Third-lien notes payable over seven years by a company that just had to borrow $74 million from people (including Charlie Ergen) to stay afloat through June 15 is more than fair for a man (Charlie Ergen) who created the whole mess in the first place, according to said company.
LightSquared says it was right to keep Dish Network Corp. Chairman Charlie Ergen out of its restructuring plans, claiming it is “not required to negotiate with a competitor in its capital structure” even if that competitor owns nearly $1 billion of the company’s debt.

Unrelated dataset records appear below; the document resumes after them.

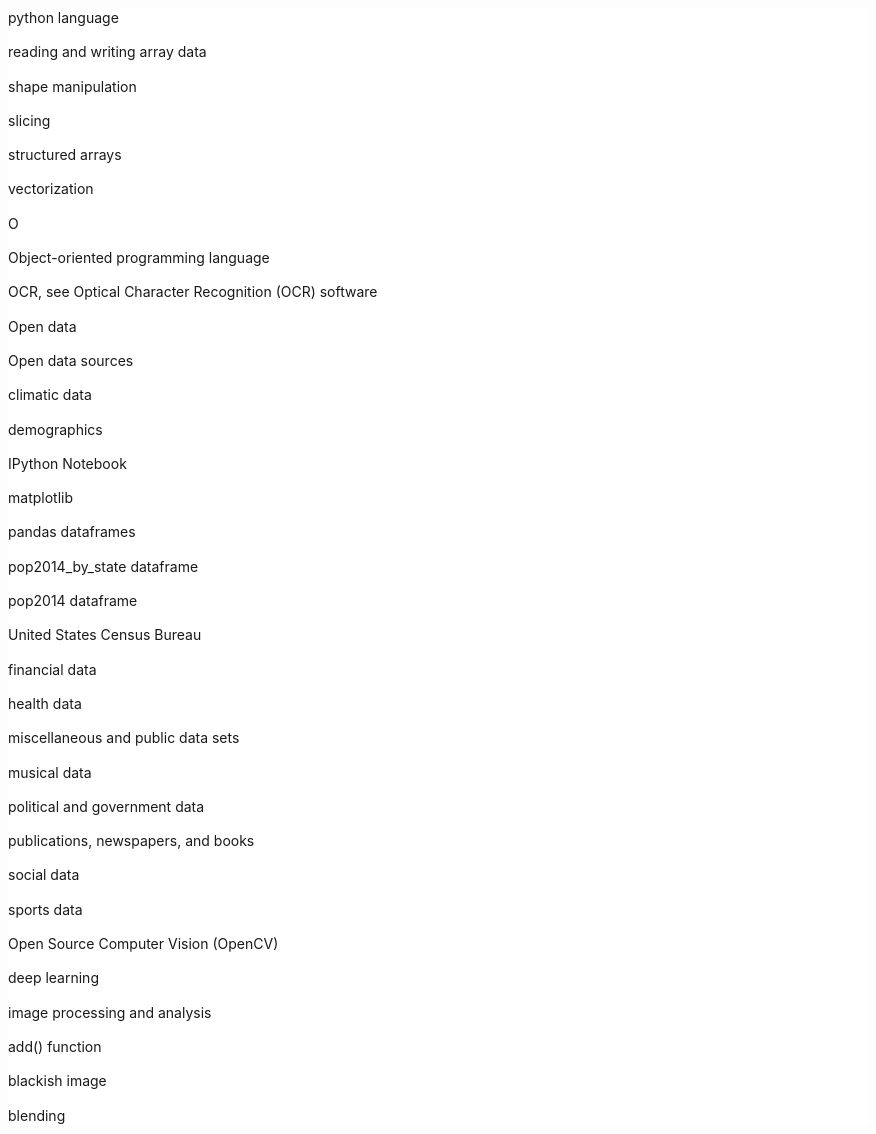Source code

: python language

reading and writing array data

shape manipulation

slicing

structured arrays

vectorization

O

Object-oriented programming language

OCR, see Optical Character Recognition (OCR) software

Open data

Open data sources

climatic data

demographics

IPython Notebook

matplotlib

pandas dataframes

pop2014_by_state dataframe

pop2014 dataframe

United States Census Bureau

financial data

health data

miscellaneous and public data sets

musical data

political and government data

publications, newspapers, and books

social data

sports data

Open Source Computer Vision (OpenCV)

deep learning

image processing and analysis

add() function

blackish image

blending
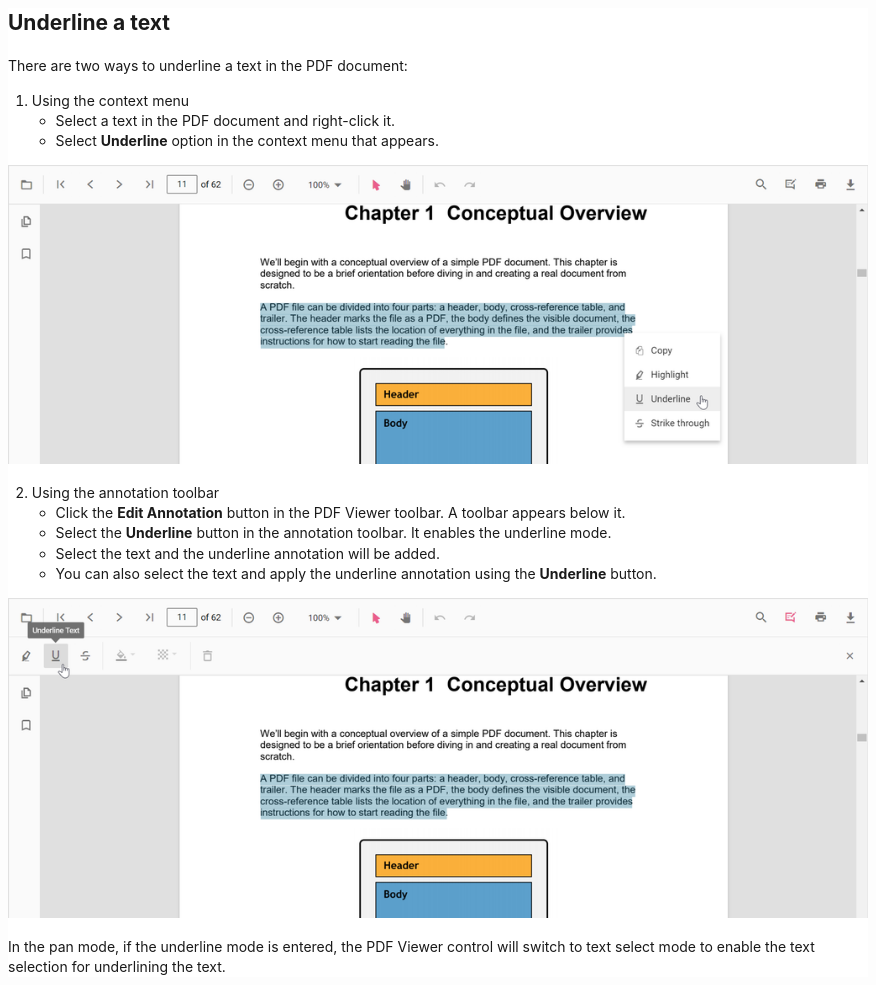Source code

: ## Underline a text

There are two ways to underline a text in the PDF document:

1. Using the context menu
    * Select a text in the PDF document and right-click it.
    * Select **Underline** option in the context menu that appears.

![Alt text](./images/underline_context.png)


2. Using the annotation toolbar
    * Click the **Edit Annotation** button in the PDF Viewer toolbar. A toolbar appears below it.
    * Select the **Underline** button in the annotation toolbar. It enables the underline mode.
    * Select the text and the underline annotation will be added.
    * You can also select the text and apply the underline annotation using the **Underline** button.

![Alt text](./images/underline_button.png)

In the pan mode, if the underline mode is entered, the PDF Viewer control will switch to text select mode to enable the text selection for underlining the text.
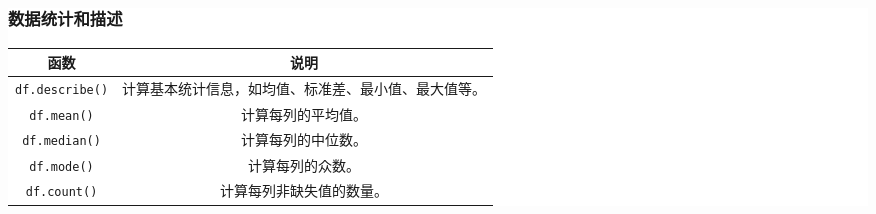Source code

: ### 数据统计和描述

|      函数       |                         说明                         |
| :-------------: | :--------------------------------------------------: |
| `df.describe()` | 计算基本统计信息，如均值、标准差、最小值、最大值等。 |
|   `df.mean()`   |                  计算每列的平均值。                  |
|  `df.median()`  |                  计算每列的中位数。                  |
|   `df.mode()`   |                   计算每列的众数。                   |
|  `df.count()`   |               计算每列非缺失值的数量。               |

In a Saturday filing with U.S. Bankruptcy Court in Manhattan, lawyers for Philip Falcone’s wireless venture continued making their case that the reorganization plan is fair to Mr. Ergen, LightSquared’s top secured lender.
“There is simply no doubt that [Ergen] is receiving the indubitable equivalent of its claim,” LightSquared said in a filing….
Mr. Ergen has argued that LightSquared’s proposal to pay back his nearly $1 billion in bank debt over seven years via a note, rather than in cash like a group of hedge funds that own the same type of debt, violates the Bankruptcy Code….
LightSquared says Mr. Ergen’s holdings should be disallowed or placed below the claims of other creditors. Mr. Ergen has said he bought it for himself through his SP Special Opportunities LLC investment vehicle and that he wasn’t acting on behalf of Dish, which dropped its $2.2 billion bid for LightSquared’s spectrum assets earlier this year.